The scientist who convinced the world to take notice of the looming danger of global warming says it would be better for the planet and for future generations if next week’s Copenhagen climate change summit ended in collapse.
In an interview with the Guardian, James Hansen, the world’s preeminent climate scientist, said any agreement likely to emerge from the negotiations would be so deeply flawed that it would be better to start again from scratch.
“I would rather it not happen if people accept that as being the right track because it’s a disaster track,” said Hansen, who heads the NASA Goddard Institute for Space Studies in New York. “The whole approach is so fundamentally wrong that it is better to reassess the situation. If it is going to be the Kyoto-type thing then [people] will spend years trying to determine exactly what that means.”
He was speaking as progress toward a deal in Copenhagen received a boost yesterday, with India revealing a target to curb its carbon emissions. All four of the major emitters — the US, China, the EU and India — have now tabled offers on emissions, although the equally vexed issue of funding for developing nations to deal with global warming remains deadlocked.
Hansen, in repeated appearances before the US Congress beginning in 1989, has done more than any other scientist to educate politicians about the causes of global warming and to prod them into action to avoid its most catastrophic consequences. But he is vehemently opposed to the carbon market schemes — in which permits to pollute are bought and sold — which are seen by the EU and other governments as the most efficient way to cut emissions and move to a new clean energy economy.
Hansen is also fiercely critical of US President Barack Obama — and even former US vice president Al Gore, who won a Nobel peace prize for his efforts to get the world to act on climate change — saying politicians have failed to meet what he regards as the moral challenge of our age.
In Hansen’s view, dealing with climate change allows no room for the compromises that rule the world of elected politics.
“This is analagous to the issue of slavery faced by [former US president] Abraham Lincoln or the issue of Nazism faced by [former British prime minister] Winston Churchill,” he said. “On those kind of issues you cannot compromise. You can’t say let’s reduce slavery, let’s find a compromise and reduce it 50 percent or reduce it 40 percent.”
“We don’t have a leader who is able to grasp it and say what is really needed. Instead we are trying to continue business as usual,” he said.
The understated Iowan’s journey from climate scientist to activist accelerated in the last years of the administration of former US president George W. Bush. Hansen, a reluctant public speaker, says he was forced into the public realm by the increasingly clear looming specter of droughts, floods, famines and drowned cities indicated by the science.

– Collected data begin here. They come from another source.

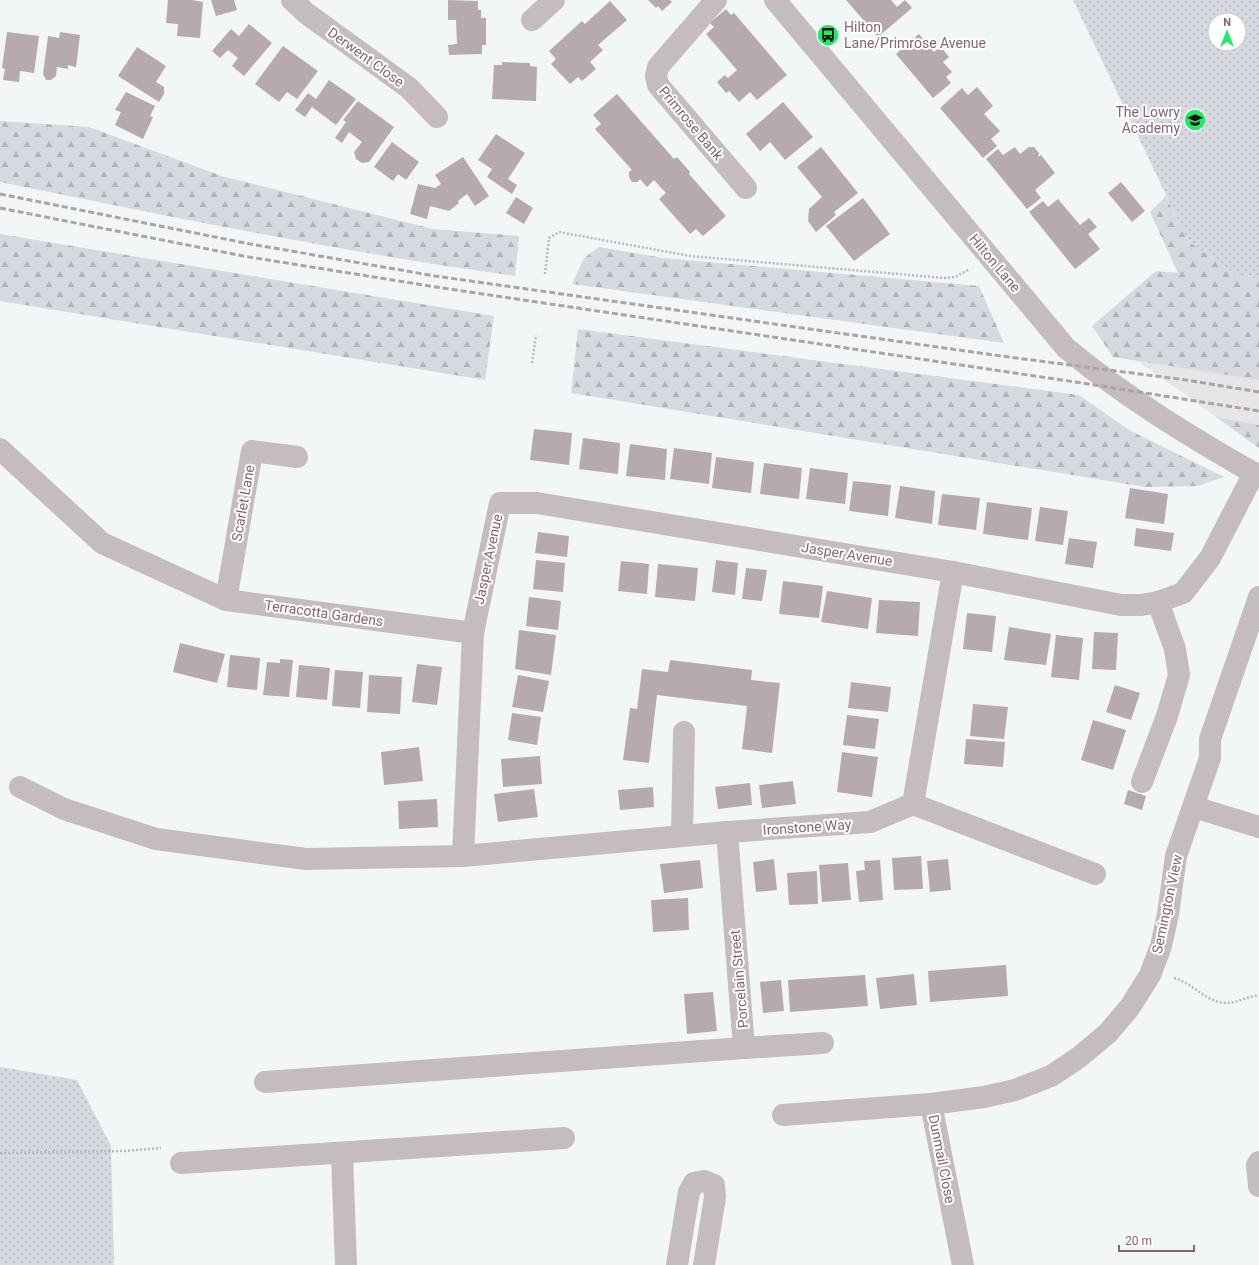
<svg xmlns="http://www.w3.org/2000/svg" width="1259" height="1265" font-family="Roboto,sans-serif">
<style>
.built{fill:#e6e6e8}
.grass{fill:url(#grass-dots);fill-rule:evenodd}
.forest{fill:url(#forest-firs)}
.building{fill:#b7a9b0}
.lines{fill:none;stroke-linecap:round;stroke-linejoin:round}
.path{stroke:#bdb6b9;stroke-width:2.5;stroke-dasharray:2 2;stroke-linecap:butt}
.minor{stroke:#c5bcc0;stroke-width:22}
.rail{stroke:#aea1a7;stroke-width:3;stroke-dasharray:6 3;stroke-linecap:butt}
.labels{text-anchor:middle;stroke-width:4;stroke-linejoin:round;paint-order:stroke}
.poi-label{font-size:14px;fill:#856472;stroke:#fff;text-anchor:start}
.street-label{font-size:14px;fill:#856472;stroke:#fff}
</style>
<defs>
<pattern id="grass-dots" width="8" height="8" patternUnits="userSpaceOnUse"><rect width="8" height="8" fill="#d6d9e0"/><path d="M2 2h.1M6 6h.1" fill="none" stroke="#b3b4ba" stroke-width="1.8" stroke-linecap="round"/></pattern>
<pattern id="forest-firs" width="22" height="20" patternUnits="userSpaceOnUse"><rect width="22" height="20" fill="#d6d9e0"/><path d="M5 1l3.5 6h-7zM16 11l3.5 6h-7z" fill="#b3b4ba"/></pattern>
</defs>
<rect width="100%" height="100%" fill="#f2f6f6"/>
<polygon class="built" points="1138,361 1259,378 1259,448 1216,417"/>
<g class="grass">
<path d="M1073 0H1259V279L1239 277 1188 241ZM1215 20H1239V44H1215Z"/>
<polygon points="0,1067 77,1080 111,1146 114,1265 0,1265"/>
</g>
<g class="forest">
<path d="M0 121 89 127 222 176 433 229 519 236 515 276C342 252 171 217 0 182Z"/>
<polygon points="1166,196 1188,241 1239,277 1259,279 1259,380 1113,357 1092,326 1156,271 1178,273 1150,212"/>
<polygon points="0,234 494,316 485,380 0,301"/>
<polygon points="599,247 663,258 979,286 1004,343 572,284 584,258"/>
<polygon points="578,329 1079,395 1129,430 1224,477 1197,486 1145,487 571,393"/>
<polygon points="1216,417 1259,425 1259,448"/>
</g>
<g class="building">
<polygon points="168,0 192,0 203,2 200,38 177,36 178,24 166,23"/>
<polygon points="211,0 234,0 237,10 216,16"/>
<polygon points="448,0 478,1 478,10 481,10 481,18 486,18 486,45 482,45 482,54 449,55 448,45 457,44 456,20 448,20"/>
<polygon points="648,0 670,0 672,2 662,11 658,6 656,8"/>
<polygon points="846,0 891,0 897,7 905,0 912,8 878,37"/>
<polygon points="610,1 627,20 598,45 603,50 590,62 596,69 582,81 578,77 570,84 551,64 556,59 549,51 582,21 585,24"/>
<polygon points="726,9 731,15 734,13 787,75 757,100 750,92 739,102 729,91 726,93 717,82 725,75 728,78 737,70 706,34 714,27 710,23"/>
<polygon points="249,24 272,43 244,76 232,66 238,58 228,50 220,58 212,51 231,29 239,36"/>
<polygon points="7,32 39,36 34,73 20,71 19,82 3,80 5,69 2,68"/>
<polygon points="60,32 80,35 76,67 68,65 68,69 57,67 56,76 51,80 46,80 43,74 48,36 59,38"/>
<polygon points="919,34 934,52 941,47 949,57 943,62 952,72 946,77 951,83 933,98 896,54"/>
<polygon points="283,46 318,71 297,99 287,92 279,102 255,84"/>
<polygon points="137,47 166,66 156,82 164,87 164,94 159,102 118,76"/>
<polygon points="502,62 530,63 530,66 537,67 536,101 492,99 494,65 502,65"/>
<polygon points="329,80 356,99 336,125 312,107 305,117 295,110 308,93 316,99"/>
<polygon points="977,87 993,106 984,114 1000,131 991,139 997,146 983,158 940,108 962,88 968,95"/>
<polygon points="126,92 155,106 150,116 153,117 143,139 115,125 121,112 115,110"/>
<polygon points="617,94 674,159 677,157 690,172 689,174 726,216 703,236 696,229 690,234 659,199 666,193 654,180 647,187 640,179 637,182 632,182 629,177 629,172 632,170 595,129 601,124 593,115"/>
<polygon points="358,101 394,127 369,162 362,163 356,159 354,152 362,142 349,132 342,143 335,138 346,122 343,120"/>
<polygon points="783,102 813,137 785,160 770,142 760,151 746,134"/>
<polygon points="496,134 525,153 508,179 517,185 512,194 487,177 492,169 478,160"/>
<polygon points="392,142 419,162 406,180 398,174 393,181 374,167"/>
<polygon points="821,147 858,193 834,212 836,215 816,232 808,221 809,209 822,197 797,167"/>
<polygon points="1015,147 1020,154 1029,147 1034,147 1039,153 1038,157 1041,155 1055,173 1035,190 1041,198 1027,209 986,159 998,149 1003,155"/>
<polygon points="463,157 489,196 475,206 467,194 458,201 459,203 449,211 430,206 427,219 410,214 418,184 435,188 441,184 435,175"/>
<polygon points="1121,182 1145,211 1132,222 1108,193"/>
<polygon points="516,197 533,208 524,224 506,213"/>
<polygon points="863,198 890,234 854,261 826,226"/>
<polygon points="1058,199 1080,225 1089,218 1097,227 1088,234 1100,249 1075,269 1029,212 1043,201 1048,207"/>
<polygon points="534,429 572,433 569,465 530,460"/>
<polygon points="583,438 620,443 618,474 579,469"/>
<polygon points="630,444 667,449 665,480 626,476"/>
<polygon points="674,448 712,453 709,484 670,479"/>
<polygon points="716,457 754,462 751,493 712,488"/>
<polygon points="764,463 802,468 799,499 760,494"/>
<polygon points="810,468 848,473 845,504 806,499"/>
<polygon points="853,481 891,485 888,516 849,511"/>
<polygon points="900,486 935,491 932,524 895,518"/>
<polygon points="1130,488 1168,494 1164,524 1125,518"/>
<polygon points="942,494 980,498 976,530 938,525"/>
<polygon points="987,502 1032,508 1028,540 983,534"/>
<polygon points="1040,507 1068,511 1063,545 1035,541"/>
<polygon points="1136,528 1174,533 1171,551 1134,546"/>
<polygon points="538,532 569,536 567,557 535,553"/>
<polygon points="1069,538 1097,542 1093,568 1065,564"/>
<polygon points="536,560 565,563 563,592 533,589"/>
<polygon points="716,560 738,563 735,595 712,592"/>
<polygon points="621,561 649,564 647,594 618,591"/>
<polygon points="658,564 698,568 695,601 655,597"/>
<polygon points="746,568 767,570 762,601 742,599"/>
<polygon points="783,581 823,586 819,618 779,614"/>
<polygon points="827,591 872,598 868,629 821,622"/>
<polygon points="529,597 561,601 558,630 526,626"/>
<polygon points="879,600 920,602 918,636 876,633"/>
<polygon points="967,613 996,616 992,652 963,649"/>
<polygon points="1009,627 1051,634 1046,665 1004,660"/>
<polygon points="519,630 556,635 551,675 515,669"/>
<polygon points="1094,632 1118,633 1116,670 1092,669"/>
<polygon points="1056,635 1083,638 1079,680 1051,677"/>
<polygon points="180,643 225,654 217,683 173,672"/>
<polygon points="230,655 260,658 257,690 227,687"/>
<polygon points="280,659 293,660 289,697 263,695 267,662 280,663"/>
<polygon points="670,660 752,670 751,680 780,683 772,753 742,749 747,706 657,695 649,763 623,760 630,708 637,709 642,669 668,672"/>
<polygon points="417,664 442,667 437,705 412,702"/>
<polygon points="299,665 330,668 327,700 296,697"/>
<polygon points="335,670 363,672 360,708 332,706"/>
<polygon points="369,675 402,677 400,714 367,712"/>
<polygon points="518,675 549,681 543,712 512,707"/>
<polygon points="851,682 891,687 888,712 848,708"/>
<polygon points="1115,685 1140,693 1131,720 1106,712"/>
<polygon points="973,704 1008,707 1004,739 970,736"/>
<polygon points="512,713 541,717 537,745 508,740"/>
<polygon points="847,715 879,719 875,749 843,745"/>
<polygon points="1093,720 1126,730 1113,770 1081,760"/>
<polygon points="966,739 1005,742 1003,767 964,764"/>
<polygon points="419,747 423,781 384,785 381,752"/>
<polygon points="842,752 878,757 872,797 837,792"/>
<polygon points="540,756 542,784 503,787 501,759"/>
<polygon points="793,781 796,804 762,808 759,785"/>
<polygon points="750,783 752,805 718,809 715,787"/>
<polygon points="653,787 654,807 620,810 618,790"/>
<polygon points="534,789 538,817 498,822 494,794"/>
<polygon points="1128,790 1146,796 1142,810 1124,804"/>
<polygon points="437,799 438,827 399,829 398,801"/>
<polygon points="921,856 923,889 894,890 892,858"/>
<polygon points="774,859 777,890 756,892 753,862"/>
<polygon points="948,859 951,890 930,892 927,861"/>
<polygon points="700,860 703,888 664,893 660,864"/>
<polygon points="880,860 883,900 859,902 856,871 865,870 864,861"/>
<polygon points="848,863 851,900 822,902 819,865"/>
<polygon points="817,871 818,904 789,905 787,873"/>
<polygon points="688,898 689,930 653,932 651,900"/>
<polygon points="1006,965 1008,996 930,1002 928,971"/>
<polygon points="914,974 917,1005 880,1009 876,978"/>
<polygon points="865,975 868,1006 790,1012 788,980"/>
<polygon points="781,980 784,1011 763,1013 760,982"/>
<polygon points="713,992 717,1031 687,1034 684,994"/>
</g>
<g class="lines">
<g class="path">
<polyline points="545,274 549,238 559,232 690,256 944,278 955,277 970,269"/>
<polyline points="532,363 536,335"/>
<path d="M1174 978C1193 983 1204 1001 1225 1003 1237 1004 1248 995 1259 996"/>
<polyline points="0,1153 124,1151 161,1148"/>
</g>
<g class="minor">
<polyline points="292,0 306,13 409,88 437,117"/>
<polyline points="716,0 658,67 656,76 658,85 746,188"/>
<path d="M775 0 1066 348C1125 397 1192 438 1259 476"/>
<polyline points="532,20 554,0"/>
<polyline points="0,449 102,543 226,600 473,633 463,856"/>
<polyline points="226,600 252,451 297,457"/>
<polyline points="473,633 500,503 537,503 953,572 1121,605 1141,605 1158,602 1183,593 1210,558 1254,473"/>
<polyline points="1142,782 1167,716 1179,675 1175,649 1158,602"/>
<polyline points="20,787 64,809 156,839 306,859 463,856 727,832 870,822 913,804 953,572"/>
<polyline points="913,804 1095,874"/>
<polyline points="1194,807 1259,827"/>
<polyline points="727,832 744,1048 823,1043"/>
<polyline points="682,836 684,732"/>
<polyline points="265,1082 744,1048"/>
<polyline points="931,1104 984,1097 1015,1090 1051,1076 1078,1058 1107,1034 1130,1007 1150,975 1161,946 1168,914 1176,856 1210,758 1210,739 1259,597"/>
<polyline points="783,1115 931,1104 963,1265"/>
<polyline points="342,1154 346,1265"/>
<polyline points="1259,1162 1257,1165 1259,1186"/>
<polyline points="181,1163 564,1138"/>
<polyline points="677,1265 689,1192 694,1183 704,1181 714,1185 715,1197 704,1265"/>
</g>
<g class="rail">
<polyline points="0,194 245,243 435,276 1001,356 1186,380 1259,392"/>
<polyline points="0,208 243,256 436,287 1082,383 1259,411"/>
</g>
</g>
<defs>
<g id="bus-disc" transform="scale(1.15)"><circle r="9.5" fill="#1eeb69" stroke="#fff"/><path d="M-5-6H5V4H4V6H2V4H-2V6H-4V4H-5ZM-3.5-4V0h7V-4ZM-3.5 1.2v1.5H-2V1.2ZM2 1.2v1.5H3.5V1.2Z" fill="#111"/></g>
<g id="school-disc" transform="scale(1.15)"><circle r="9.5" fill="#1eeb69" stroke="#fff"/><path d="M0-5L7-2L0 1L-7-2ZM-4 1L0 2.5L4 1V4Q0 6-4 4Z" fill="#111"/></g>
</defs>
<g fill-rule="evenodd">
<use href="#bus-disc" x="828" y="35"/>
<use href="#school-disc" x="1195" y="120"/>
</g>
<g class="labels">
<g class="poi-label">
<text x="844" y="32">Hilton<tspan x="844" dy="16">Lane/Primrose Avenue</tspan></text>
<text x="1180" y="117" text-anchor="end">The Lowry<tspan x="1180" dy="16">Academy</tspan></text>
</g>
<g class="street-label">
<text transform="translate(366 57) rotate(36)" y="5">Derwent Close</text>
<text transform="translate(691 123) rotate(50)" y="5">Primrose Bank</text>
<text transform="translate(995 263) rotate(50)" y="5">Hilton Lane</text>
<text transform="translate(243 503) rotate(-80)" y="5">Scarlet Lane</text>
<text transform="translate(847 554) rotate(9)" y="5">Jasper Avenue</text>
<text transform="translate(488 559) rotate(-78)" y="5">Jasper Avenue</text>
<text transform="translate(324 613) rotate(8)" y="5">Terracotta Gardens</text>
<text transform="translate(807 827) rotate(-4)" y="5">Ironstone Way</text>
<text transform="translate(1167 904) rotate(-78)" y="5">Semington View</text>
<text transform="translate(739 979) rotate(-95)" y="5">Porcelain Street</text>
<text transform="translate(942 1159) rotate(79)" y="5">Dunmail Close</text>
</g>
</g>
<g transform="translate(1227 32)"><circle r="19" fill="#ffffff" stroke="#cec1c7"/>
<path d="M0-3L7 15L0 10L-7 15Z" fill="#1eeb69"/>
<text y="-6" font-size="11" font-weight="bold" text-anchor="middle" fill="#856472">N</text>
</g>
<path d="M1119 1245v6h75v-6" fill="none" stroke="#856472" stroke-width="2"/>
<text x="1125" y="1245" font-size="12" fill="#856472" stroke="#ffffff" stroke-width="3" paint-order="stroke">20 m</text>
</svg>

That enormous body of scientific evidence has been put under a microscope by climate skeptics after last month’s release online of hacked e-mails sent by respected researchers at the climate research unit of the University of East Anglia (UEA). Hansen admitted the controversy could shake public trust and called for an investigation.
“All that stuff they are arguing about the data doesn’t really change the analysis at all, but it does leave a very bad impression,” he said.
The row reached the US Congress yesterday on Wednesday, with Republicans accusing the researchers of engaging in “scientific fascism” and pressing the Obama administration’s top science adviser, John Holdren, to condemn the e-mail. Holdren, a climate scientist who wrote one of the e-mails in the UEA trove, said he was prepared to denounce any misuse of data by the scientists — if one is proved.
Hansen has emerged as a leading campaigner against the coal industry, which produces more greenhouse gas emissions than any other fuel source.
He has become a fixture at campus demonstrations and last summer was arrested at a protest against mountaintop mining in West Virginia, where he called the Obama government’s policies “half-assed.”
He has irked some environmentalists by espousing a direct carbon tax on fuel use. Some see that as a distraction from rallying support in Congress for cap-and-trade legislation that is on the table.
He is scathing of that approach.
“This is analogous to the indulgences that the Catholic Church sold in the middle ages. The bishops collected lots of money and the sinners got redemption. Both parties liked that arrangement despite its absurdity. That is exactly what’s happening,” he said. “We’ve got the developed countries who want to continue more or less business as usual and then these developing countries who want money and that is what they can get through offsets [sold through the carbon markets].”
For all Hansen’s pessimism, he insists there is still hope.
“It may be that we have already committed to a future sea level rise of a meter or even more, but that doesn’t mean that you give up,” he said.
“Because if you give up you could be talking about tens of meters. So I find it screwy that people say you passed a tipping point so it’s too late. In that case what are you thinking: that we are going to abandon the planet? You want to minimize the damage,” he said.